Michael McAlpine, PhD, UMN Benjamin Mayhugh Associate Professor of Mechanical Engineering in the University’s College of Science and Engineering, said, “This is the first time anyone has been able to directly 3D print neuronal stem cells derived from adult human cells on a 3D-printed guide and have the cells differentiate into active nerve cells in the lab.”

Photograph of customized 3D bioprinting setup.

The 3D printed silicone guide keeps the stem cells alive, so they can change into neurons.

“Everything came together at the right time. We were able to use the latest cell bioengineering techniques developed in just the last few years and combine that with cutting-edge 3D-printing techniques,” said Parr.

The researchers created a prototype implantable guide to help connect the living cells on each side of a damaged spinal cord area, though this task was not without its difficulties.

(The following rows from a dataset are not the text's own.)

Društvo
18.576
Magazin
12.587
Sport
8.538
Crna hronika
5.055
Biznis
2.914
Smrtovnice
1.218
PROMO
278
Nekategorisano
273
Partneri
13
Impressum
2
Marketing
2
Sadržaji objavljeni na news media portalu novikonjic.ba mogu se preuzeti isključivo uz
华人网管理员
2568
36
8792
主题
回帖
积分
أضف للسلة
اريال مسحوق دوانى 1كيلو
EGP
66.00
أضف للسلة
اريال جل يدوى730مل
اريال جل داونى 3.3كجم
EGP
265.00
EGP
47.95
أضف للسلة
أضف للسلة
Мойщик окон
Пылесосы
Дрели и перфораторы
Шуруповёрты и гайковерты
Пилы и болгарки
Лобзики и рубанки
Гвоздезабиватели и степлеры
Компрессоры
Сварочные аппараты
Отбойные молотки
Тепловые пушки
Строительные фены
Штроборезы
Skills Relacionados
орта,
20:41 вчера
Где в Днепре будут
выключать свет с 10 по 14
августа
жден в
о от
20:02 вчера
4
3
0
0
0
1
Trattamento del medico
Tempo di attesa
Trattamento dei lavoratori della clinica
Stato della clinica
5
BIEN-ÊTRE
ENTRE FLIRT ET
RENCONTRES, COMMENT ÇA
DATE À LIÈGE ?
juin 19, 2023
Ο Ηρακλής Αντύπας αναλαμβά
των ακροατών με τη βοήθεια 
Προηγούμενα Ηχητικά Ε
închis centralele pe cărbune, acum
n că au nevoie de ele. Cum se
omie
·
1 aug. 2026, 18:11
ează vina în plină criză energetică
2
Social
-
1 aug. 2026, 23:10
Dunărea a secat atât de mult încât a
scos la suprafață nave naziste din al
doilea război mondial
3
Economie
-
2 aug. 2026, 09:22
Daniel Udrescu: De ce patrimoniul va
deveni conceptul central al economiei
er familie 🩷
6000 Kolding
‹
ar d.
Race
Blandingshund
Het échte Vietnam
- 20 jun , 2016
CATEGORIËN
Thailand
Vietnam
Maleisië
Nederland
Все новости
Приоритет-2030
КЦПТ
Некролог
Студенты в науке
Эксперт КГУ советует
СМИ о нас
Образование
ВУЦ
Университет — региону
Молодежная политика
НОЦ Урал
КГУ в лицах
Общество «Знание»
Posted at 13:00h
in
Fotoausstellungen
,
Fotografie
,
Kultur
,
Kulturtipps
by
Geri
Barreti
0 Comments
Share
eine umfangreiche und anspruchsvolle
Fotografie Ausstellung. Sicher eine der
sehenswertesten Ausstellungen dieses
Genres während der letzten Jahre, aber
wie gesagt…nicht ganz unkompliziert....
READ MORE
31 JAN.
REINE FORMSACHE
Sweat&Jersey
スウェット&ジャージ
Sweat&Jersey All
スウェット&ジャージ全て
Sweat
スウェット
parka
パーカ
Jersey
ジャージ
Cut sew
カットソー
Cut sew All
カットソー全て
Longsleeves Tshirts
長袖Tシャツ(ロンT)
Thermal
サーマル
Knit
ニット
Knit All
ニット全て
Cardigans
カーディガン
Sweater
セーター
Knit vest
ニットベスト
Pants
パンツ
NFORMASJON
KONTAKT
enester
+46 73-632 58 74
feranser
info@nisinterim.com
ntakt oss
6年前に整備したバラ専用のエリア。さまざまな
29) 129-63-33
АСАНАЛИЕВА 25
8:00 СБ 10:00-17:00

“3D printing such delicate cells was very difficult. The hard part is keeping the cells happy and alive,” explained McAlpine. “We tested several different recipes in the printing process. The fact that we were able to keep about 75 percent of the cells alive during the 3D-printing process and then have them turn into healthy neurons is pretty amazing.”

With any luck, the team’s next steps in the process will be successful, which should provide some hope for the future to patients with long-term spinal cord injuries.

Co-authors of the paper are Daeha Joung, Vincent Truong, Colin C. Neitzke, Shuang-Zhuang Guo, Patrick J. Walsh, Joseph R. Monat, Fanben Meng, Sung Hyun Park, James R. Dutton, Parr, and McAlpine.